━━ SOURCE DOCUMENT

Matrices similar only to themselves Find all matrices similar only to themselves, i.e., $PTP^{-1}=T$ for any invertible $P$.
My attempt: $PT = TP$.
Am I going about this correctly? If so, how do I find all matrices that are commutative (where $P$ is invertible)?
 A: Let us denote the elements of $T$, $P$, and $X := PTP^{-1}$ as $t_{ij}$, $p_{ij}$, and $x_{ij}$ respectively.
Assume that $T$ is not diagonal. That means that $t_{ij} \ne 0$ for some $i \ne j$. Now, let $P$ be the same as identity except for $p_{ii} = 2$, i.e.,
$$P = \operatorname{diag}(\underbrace{1,\dots,1}_{i-1},2,\underbrace{1,\dots,1}_{n-i}).$$
Then
$$P^{-1} = \operatorname{diag}(\underbrace{1,\dots,1}_{i-1},1/2,\underbrace{1,\dots,1}_{n-i}).$$
It is easy to see that
$$x_{ij} = p_{ii} \cdot t_{ij} \cdot p_{jj}^{-1} = 2t_{ij} \ne t_{ij}.$$
Hence, $T$ must be a diagonal matrix.

━━━━
━━ SUPPLIED RECORDS

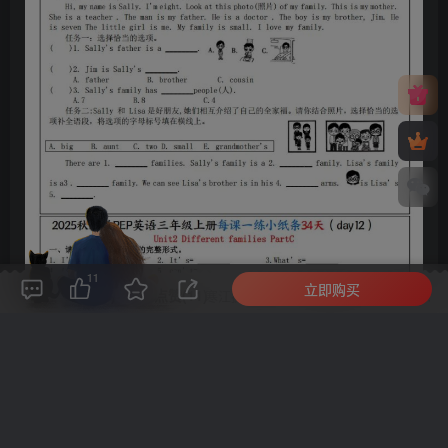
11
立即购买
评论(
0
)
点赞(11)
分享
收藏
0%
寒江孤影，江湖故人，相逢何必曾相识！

━━━━
━━ SUPPLIED RECORDS

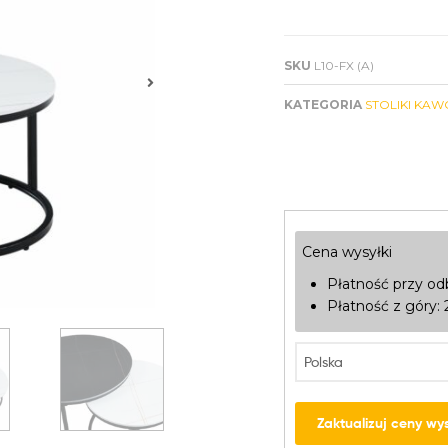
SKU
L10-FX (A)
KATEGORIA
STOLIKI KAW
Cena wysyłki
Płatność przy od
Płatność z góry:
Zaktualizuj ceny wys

━━━━

**EXERCISES**
1. In the matrix similarity thread, what kind of matrix does the answer conclude $T$ must be?
2. Extend the matrix similarity thread, starting right after its final sentence.
The listing is separate material and has no connection to the matrix similarity thread.

**ANSWER LIST**
1. A diagonal matrix.

2.
Let us now assume that there exist $i,j$ such that $t_{ii} \ne t_{jj}$. In this case, let $P$ be the identity matrix with $i$-th and $j$-th rows (or columns) swapped. In this case, $P$ is a permutation (so, $P^{-1} = P^T$) and $X$ is obtained from $T$ by swapping $i$-th and $j$-th elements of the diagonal, so $X \ne T$.
In other words, $T = \lambda I$ for some $\lambda$. This is a necessary condition.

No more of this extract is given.